The first line contains two integer numbers $ n $ and $ d $ ( $ 1 \le n \le 2 \cdot 10^5 $ , $ 0 \le d \le 7000 $ ) — the number of buildings and the maximum distance between any pair of neighbouring buildings, respectively. The second line contains $ n $ integers $ a_1, a_2, \dots, a_n $ ( $ a_1 = 0 $ , $ 0 < a_{i + 1} - a_i \le d + 1 $ ) — coordinates of left corners of corresponding buildings in ascending order. The third line contains single integer $ m $ ( $ 1 \le m \le 2 \cdot 10^5 $ ) — the number of candidates. The fourth line contains $ m $ integers $ x_1, x_2, \dots, x_m $ ( $ 0 \le x_i \le a_n + 1 $ , $ x_i < x_{i + 1} $ ) — the coordinates of bends you need to calculate terminal angles for in ascending order.

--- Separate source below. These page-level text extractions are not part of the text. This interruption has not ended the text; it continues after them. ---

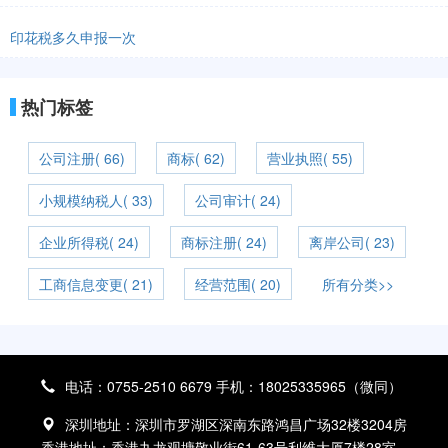
印花税多久申报一次
热门标签
公司注册( 66)
商标( 62)
营业执照( 55)
小规模纳税人( 33)
公司审计( 24)
企业所得税( 24)
商标注册( 24)
离岸公司( 23)
工商信息变更( 21)
经营范围( 20)
所有分类>>
电话：0755-2510 6679 手机：18025335965（微同）
深圳地址：深圳市罗湖区深南东路鸿昌广场32楼3204房
香港地址：香港九龙观塘敬业街61-63号利维大厦7楼28室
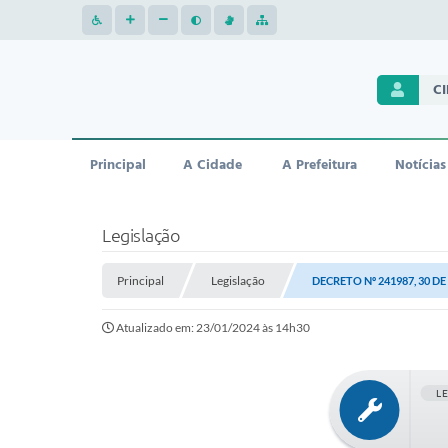
C
Principal
A Cidade
A Prefeitura
Notícias
Legislação
Principal
Legislação
DECRETO Nº 241987, 30 D
Atualizado em: 23/01/2024 às 14h30
L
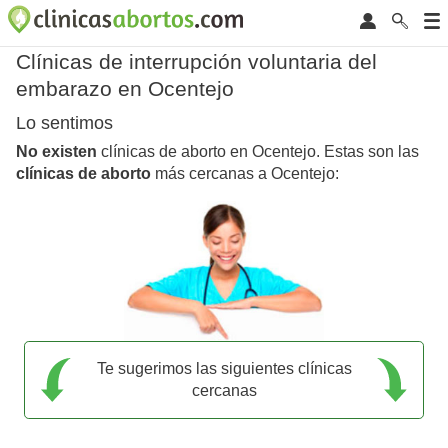
Clínicas de interrupción voluntaria del
embarazo en Ocentejo
Lo sentimos
No existen
clínicas de aborto en Ocentejo. Estas son las
clínicas de aborto
más cercanas a Ocentejo:
Te sugerimos las siguientes clínicas
cercanas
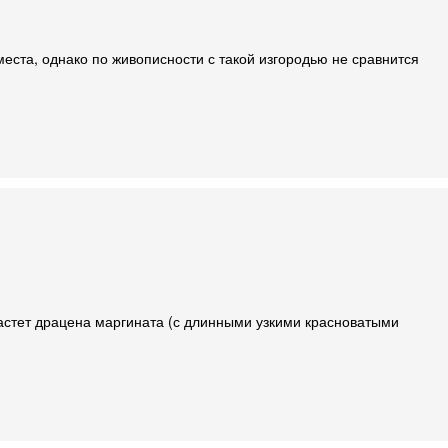
еста, однако по живописности с такой изгородью не сравнится
растет драцена маргината (с длинными узкими красноватыми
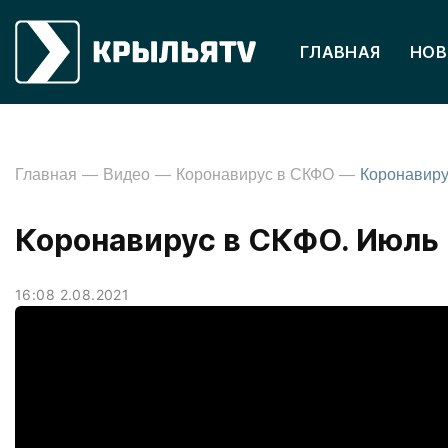
ГЛАВНАЯ
НОВ
Главная
Видео
Коронавирус в СКФО
Коронавиру
Коронавирус в СКФО. Июль
16:08 2.08.2021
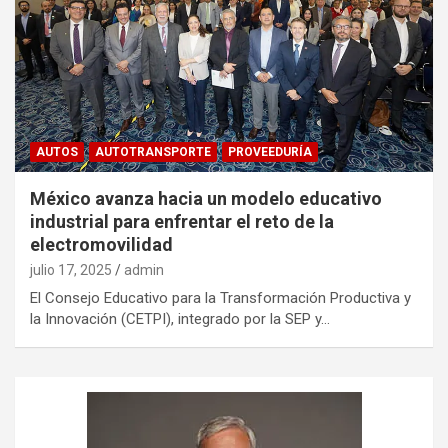
AUTOS
AUTOTRANSPORTE
PROVEEDURÍA
México avanza hacia un modelo educativo
industrial para enfrentar el reto de la
electromovilidad
julio 17, 2025
admin
El Consejo Educativo para la Transformación Productiva y
la Innovación (CETPI), integrado por la SEP y…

Print $ m $ numbers. For each bend $ x_i $ print terminal angle $ \alpha_{x_i} $ (in radians). Your answer is considered correct if its absolute error does not exceed $ 10^{-9} $ . Formally, let your answer be $ a $ , and the jury's answer be $ b $ . Your answer is accepted if and only if $ |a - b| \le 10^{-9} $ .

3 5
0 5 7
9
0 1 2 3 4 5 6 7 8

1.570796326794897
1.570796326794897
0.785398163397448
0.927295218001612
0.785398163397448
1.570796326794897
1.570796326794897
1.570796326794897
1.570796326794897

2 7
0 4
3
1 3 4

1.570796326794897
0.927295218001612
1.570796326794897

5 0
0 1 2 3 4
6
0 1 2 3 4 5

1.570796326794897
3.141592653589793
3.141592653589793
3.141592653589793
3.141592653589793
1.570796326794897

Here you can see the picture of the city for the first example and the bend at position $ 2 $ for it. The angle you need to measure is marked blue. You can see that it's equal to $ \frac \pi 4 $ . You can see that no pair of neighbouring buildings have distance more than $ 4 $ between them. $ d = 4 $ would also suffice for that test.